>> BEGIN Data listing

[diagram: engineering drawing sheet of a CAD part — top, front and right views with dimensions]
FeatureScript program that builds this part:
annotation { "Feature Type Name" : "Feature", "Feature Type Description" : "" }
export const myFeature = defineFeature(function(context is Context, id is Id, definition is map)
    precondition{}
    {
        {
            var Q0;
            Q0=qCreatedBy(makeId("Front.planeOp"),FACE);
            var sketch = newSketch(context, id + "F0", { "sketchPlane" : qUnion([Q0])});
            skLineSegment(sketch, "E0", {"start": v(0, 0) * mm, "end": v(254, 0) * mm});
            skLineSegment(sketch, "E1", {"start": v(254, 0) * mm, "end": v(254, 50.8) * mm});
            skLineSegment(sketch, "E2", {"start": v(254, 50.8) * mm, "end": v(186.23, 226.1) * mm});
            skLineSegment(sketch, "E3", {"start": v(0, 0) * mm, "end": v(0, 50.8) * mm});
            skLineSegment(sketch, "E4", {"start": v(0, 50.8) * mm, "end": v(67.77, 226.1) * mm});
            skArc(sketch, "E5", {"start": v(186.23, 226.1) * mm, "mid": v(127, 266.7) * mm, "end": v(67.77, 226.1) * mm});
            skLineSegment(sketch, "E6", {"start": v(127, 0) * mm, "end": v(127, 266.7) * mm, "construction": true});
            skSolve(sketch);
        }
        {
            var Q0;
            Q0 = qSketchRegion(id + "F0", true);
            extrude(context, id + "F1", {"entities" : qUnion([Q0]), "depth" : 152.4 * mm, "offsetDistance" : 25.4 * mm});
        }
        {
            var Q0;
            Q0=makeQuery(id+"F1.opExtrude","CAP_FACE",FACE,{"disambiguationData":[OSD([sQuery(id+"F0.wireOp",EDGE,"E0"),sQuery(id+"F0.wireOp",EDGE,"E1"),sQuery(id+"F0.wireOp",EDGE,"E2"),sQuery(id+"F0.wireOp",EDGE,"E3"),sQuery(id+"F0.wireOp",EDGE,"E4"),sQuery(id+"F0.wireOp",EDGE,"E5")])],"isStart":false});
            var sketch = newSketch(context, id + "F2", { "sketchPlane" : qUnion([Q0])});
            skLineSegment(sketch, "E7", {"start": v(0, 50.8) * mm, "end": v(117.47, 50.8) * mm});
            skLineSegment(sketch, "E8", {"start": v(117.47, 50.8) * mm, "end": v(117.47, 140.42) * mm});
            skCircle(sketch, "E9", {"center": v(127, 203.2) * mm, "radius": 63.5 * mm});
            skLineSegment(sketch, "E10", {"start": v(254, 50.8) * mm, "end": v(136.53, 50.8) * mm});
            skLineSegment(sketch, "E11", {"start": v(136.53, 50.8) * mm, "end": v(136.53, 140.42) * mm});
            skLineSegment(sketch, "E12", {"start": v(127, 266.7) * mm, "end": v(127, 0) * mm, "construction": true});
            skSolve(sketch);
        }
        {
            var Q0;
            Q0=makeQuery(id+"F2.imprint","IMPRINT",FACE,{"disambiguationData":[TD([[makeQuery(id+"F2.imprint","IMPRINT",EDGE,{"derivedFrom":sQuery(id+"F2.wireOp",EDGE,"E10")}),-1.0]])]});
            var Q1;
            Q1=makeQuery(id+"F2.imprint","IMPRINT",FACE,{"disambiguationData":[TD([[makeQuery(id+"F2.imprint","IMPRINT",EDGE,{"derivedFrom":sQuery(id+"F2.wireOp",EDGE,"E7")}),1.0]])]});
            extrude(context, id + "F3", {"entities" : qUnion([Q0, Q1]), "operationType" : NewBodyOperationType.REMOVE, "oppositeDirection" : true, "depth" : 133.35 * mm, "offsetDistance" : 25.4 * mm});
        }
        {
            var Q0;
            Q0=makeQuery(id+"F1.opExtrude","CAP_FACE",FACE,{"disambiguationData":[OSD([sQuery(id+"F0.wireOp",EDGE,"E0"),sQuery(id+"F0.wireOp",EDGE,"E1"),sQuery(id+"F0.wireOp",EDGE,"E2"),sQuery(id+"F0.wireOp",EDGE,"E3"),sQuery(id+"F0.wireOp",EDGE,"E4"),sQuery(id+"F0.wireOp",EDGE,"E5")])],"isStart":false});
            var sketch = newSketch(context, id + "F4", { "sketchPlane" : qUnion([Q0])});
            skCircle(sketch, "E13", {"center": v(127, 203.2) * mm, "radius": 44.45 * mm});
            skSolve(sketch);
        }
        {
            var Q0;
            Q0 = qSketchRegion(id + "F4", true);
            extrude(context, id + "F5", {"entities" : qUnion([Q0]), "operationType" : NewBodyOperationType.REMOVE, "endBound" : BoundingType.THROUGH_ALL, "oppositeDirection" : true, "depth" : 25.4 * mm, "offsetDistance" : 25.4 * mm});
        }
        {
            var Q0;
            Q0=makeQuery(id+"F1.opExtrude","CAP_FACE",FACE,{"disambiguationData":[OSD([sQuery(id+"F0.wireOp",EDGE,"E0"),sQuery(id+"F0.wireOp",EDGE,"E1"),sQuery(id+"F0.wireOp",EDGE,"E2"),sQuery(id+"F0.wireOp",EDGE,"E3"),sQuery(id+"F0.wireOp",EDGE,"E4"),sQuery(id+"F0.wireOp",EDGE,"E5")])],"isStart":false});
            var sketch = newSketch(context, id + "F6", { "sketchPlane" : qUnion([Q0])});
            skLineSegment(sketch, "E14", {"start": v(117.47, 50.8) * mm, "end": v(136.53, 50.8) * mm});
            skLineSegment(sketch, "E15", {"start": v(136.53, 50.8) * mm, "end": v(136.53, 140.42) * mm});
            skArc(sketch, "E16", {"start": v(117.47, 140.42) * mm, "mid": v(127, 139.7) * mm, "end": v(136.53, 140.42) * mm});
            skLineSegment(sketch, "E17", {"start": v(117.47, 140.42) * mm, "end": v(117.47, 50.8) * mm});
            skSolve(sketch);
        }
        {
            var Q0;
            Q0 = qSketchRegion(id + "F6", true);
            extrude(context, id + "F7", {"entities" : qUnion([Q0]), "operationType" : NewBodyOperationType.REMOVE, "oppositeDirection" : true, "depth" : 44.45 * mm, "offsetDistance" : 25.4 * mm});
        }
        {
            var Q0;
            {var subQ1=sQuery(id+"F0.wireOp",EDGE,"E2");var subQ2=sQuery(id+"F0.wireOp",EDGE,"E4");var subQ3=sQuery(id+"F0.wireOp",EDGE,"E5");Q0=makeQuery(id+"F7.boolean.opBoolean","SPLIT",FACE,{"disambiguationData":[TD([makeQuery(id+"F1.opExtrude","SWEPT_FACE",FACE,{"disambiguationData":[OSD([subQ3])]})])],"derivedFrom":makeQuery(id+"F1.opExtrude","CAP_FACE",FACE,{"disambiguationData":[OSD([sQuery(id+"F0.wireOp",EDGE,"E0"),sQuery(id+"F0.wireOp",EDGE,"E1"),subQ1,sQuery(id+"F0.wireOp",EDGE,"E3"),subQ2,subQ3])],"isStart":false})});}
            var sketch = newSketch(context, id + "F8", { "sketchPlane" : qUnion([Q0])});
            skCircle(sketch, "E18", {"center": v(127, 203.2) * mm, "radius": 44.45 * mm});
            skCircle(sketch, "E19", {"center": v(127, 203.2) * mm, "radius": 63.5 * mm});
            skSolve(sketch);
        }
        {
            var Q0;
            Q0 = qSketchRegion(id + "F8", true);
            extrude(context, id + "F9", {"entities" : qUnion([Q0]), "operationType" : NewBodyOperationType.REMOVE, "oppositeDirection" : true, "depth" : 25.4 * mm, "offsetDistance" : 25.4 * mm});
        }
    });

>> END Data listing

Locate each line in the rows above that contains the string "newSketch", treating uppercase and lowercase as distinct, and copy every such line.

            var sketch = newSketch(context, id + "F0", { "sketchPlane" : qUnion([Q0])});
            var sketch = newSketch(context, id + "F2", { "sketchPlane" : qUnion([Q0])});
            var sketch = newSketch(context, id + "F4", { "sketchPlane" : qUnion([Q0])});
            var sketch = newSketch(context, id + "F6", { "sketchPlane" : qUnion([Q0])});
            var sketch = newSketch(context, id + "F8", { "sketchPlane" : qUnion([Q0])});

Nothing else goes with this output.